I had it set to only record cache hits from Sail cache, and also have a cache time of one second. This means we don’t have to worry about purging cache in Nginx at all, which is always nice. The results were quite impressive and in-line with what was “promised” on the Nginx blog:
Over 2500 requests per second on average, with an average response time of about 40 milliseconds. I know you people like graphs, so here you go, more requests per second = better.
My vmstat wasn’t as idle as the results on the Nginx blog though, so I don’t think the tests were network-bound. Besides, I was able to get close to 1000 Mbps on the public network with these CPU-bound tests, while DigitalOcean’s recommendation is to push no more than 300 Mbps anyway :)
Going forward
Personally, I’m happy with these results, and with a few more minor tweaks, I’ll add this configuration and the caching module to Sail, maybe as a default. The plugin currently lives in a GitHub repository called sail-modules, so feel free to dig around the source code.

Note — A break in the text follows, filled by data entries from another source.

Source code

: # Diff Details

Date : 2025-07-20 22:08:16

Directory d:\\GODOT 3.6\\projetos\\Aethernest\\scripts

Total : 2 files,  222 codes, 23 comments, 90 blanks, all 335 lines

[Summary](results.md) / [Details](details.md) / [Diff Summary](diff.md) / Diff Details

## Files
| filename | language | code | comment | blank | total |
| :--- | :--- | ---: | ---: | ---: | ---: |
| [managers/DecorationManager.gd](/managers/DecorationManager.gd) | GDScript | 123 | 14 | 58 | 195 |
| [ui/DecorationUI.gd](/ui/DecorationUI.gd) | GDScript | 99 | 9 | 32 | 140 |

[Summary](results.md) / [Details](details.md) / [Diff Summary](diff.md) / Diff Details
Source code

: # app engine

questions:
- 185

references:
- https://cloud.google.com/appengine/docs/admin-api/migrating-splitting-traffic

I will also try and make it available outside of Sail CLI, as a standalone plugin/dropin, though with most hosting providers having their own caching strategies these days, it’ll probably just get in the way, so not a huge priority at this point.
You can learn more about Sail CLI on the official website, and if you have any questions or feedback, please don’t hesitate to drop a comment or tweet. Also don’t forget to share the post if you enjoyed it!
Thanks very much for the effort Konstantin, can we use it as a plug-in in our websites, will it be in repository anytime soon?
Thank you.
Thanks for the kind words! It’s more of an experiment for now and something that will be integrated in Sail CLI. Having it available as a standalone version is not a priority, but might happen :)